A Saudi Aramco voltou a embarcar petróleo pelo terminal de Ras Tanura, na Arábia Saudita, e passou a colocar parte das cargas no mercado à vista. A mudança aumenta a oferta imediata de petróleo para compradores asiáticos e reforça a pressão de baixa sobre o Brent, que negocia perto de US$ 70 depois de ter se aproximado de US$ 120 em março.
Ras Tanura é um dos pontos mais importantes do comércio mundial de óleo cru. A retomada dos carregamentos ocorre após a reabertura do Estreito de Ormuz, passagem estratégica por onde circula parte relevante do petróleo exportado pelo Golfo Pérsico. O fluxo havia sido afetado por quase quatro meses de tensão entre Estados Unidos e Irã.
Informações divulgadas no mercado indicam que a companhia já colocou cerca de 10 milhões de barris em cinco superpetroleiros desde 26 de junho. Antes da interrupção, as exportações sauditas superavam 7 milhões de barris por dia; durante o bloqueio, recuaram para perto de 4 milhões de barris diários.
Venda à vista muda o equilíbrio do mercado
A opção por vender mais petróleo no mercado spot, em vez de concentrar os volumes em contratos de longo prazo, dá velocidade à recomposição da oferta. Na prática, a Aramco ganha flexibilidade para disputar compradores com entrega mais rápida, especialmente na Ásia, onde refinarias acompanham de perto a queda dos preços internacionais.
O movimento também aumenta a pressão competitiva sobre outros grandes produtores, como Rússia e Estados Unidos. Com mais barris sauditas disponíveis no curto prazo, compradores ganham poder de negociação, e o mercado passa a testar se o petróleo abaixo de US$ 70 reflete apenas uma acomodação temporária ou uma mudança mais duradoura no equilíbrio entre oferta e demanda.
Ormuz reduz prêmio de risco
A reabertura do Estreito de Ormuz reduz o prêmio de risco que sustentou a disparada do petróleo nos últimos meses. Quando a passagem fica ameaçada, traders embutem no preço o temor de desabastecimento, atrasos logísticos e encarecimento do frete.

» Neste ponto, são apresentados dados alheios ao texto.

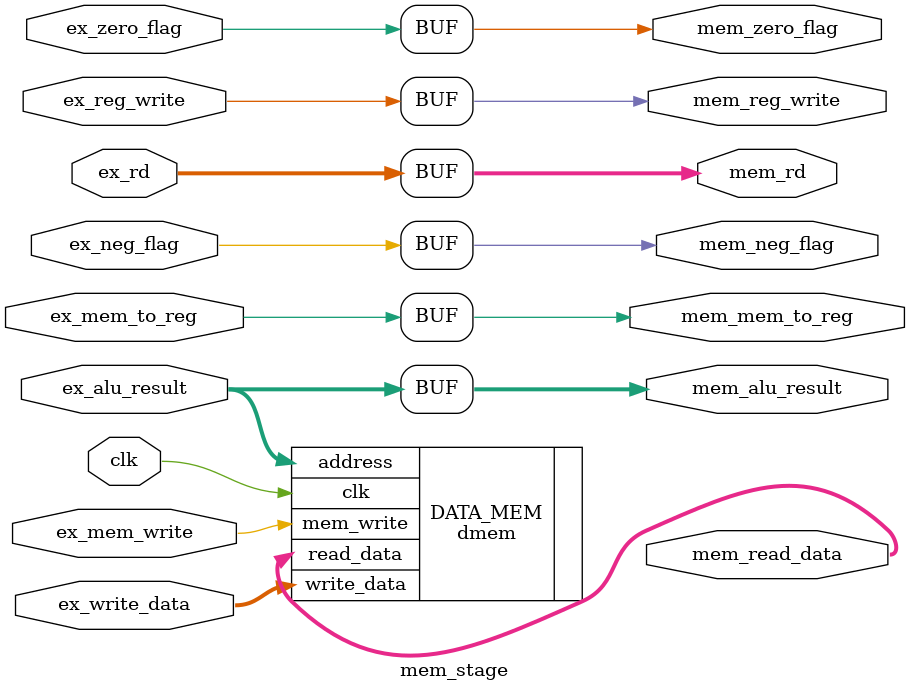
<source format=v>
`timescale 1ns / 1ps


module mem_stage (
    input wire clk,
    
    // From EX/WB Pipeline
    input wire [31:0] ex_alu_result,
    input wire [31:0] ex_write_data,
    input wire [5:0] ex_rd,
    input wire ex_zero_flag,
    input wire ex_neg_flag,
    input wire ex_reg_write,
    input wire ex_mem_to_reg,
    input wire ex_mem_write,
    
    // To EX/WB Pipeline (same signals, just renamed)
    output wire [31:0] mem_alu_result,
    output wire [31:0] mem_read_data,
    output wire [5:0] mem_rd,
    output wire mem_zero_flag,
    output wire mem_neg_flag,
    output wire mem_reg_write,
    output wire mem_mem_to_reg
);

    // Data memory
    dmem DATA_MEM (
        .clk(clk),
        .address(ex_alu_result),      // Use ALU result as address
        .write_data(ex_write_data),    // Write ST data
        .mem_write(ex_mem_write),      // Write enable for ST
        .read_data(mem_read_data)      // Output for LD
    );

    // Pass through non-memory signals
    assign mem_alu_result = ex_alu_result;
    assign mem_rd = ex_rd;
    assign mem_zero_flag = ex_zero_flag;
    assign mem_neg_flag = ex_neg_flag;
    assign mem_reg_write = ex_reg_write;
    assign mem_mem_to_reg = ex_mem_to_reg;

endmodule


</source>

Com a circulação retomada, esse componente perde força e abre espaço para uma correção mais ampla das cotações.
O acordo provisório entre Estados Unidos e Irã não elimina a instabilidade no Oriente Médio, mas muda o humor de curto prazo. A volta dos embarques por Ras Tanura sinaliza que o principal exportador da região consegue reconstruir parte do fluxo perdido e atender refinarias que haviam buscado alternativas durante a interrupção.
O que muda para o Brasil
Para o Brasil, petróleo mais barato tem efeitos contraditórios. De um lado, alivia a pressão sobre combustíveis, fretes e inflação, especialmente se a queda internacional chegar às refinarias e às distribuidoras. Gasolina e diesel mais comportados ajudam a reduzir custos em cadeias como transporte, alimentos e aviação.
De outro lado, a queda do Brent reduz a receita potencial de exportadores de óleo bruto e pode afetar empresas do setor, incluindo a Petrobras. Como o país é produtor e exportador relevante, o benefício para consumidores convive com uma perda de margem para companhias expostas ao preço internacional do barril.
No mercado financeiro, a leitura tende a ser setorial. Companhias aéreas e transportadoras costumam se beneficiar de custos menores de combustível, enquanto petroleiras sentem a redução do preço de referência. O efeito final sobre a inflação brasileira dependerá da duração do Brent perto de US$ 70, do câmbio e da política comercial da Petrobras.
O próximo dado decisivo será o volume efetivo de exportações sauditas em julho. Se Ras Tanura mantiver embarques elevados e a venda à vista ganhar escala, o mercado global terá mais petróleo disponível no curto prazo, o que tende a manter o Brent sob pressão e a reforçar a expectativa de combustíveis menos caros nas próximas semanas.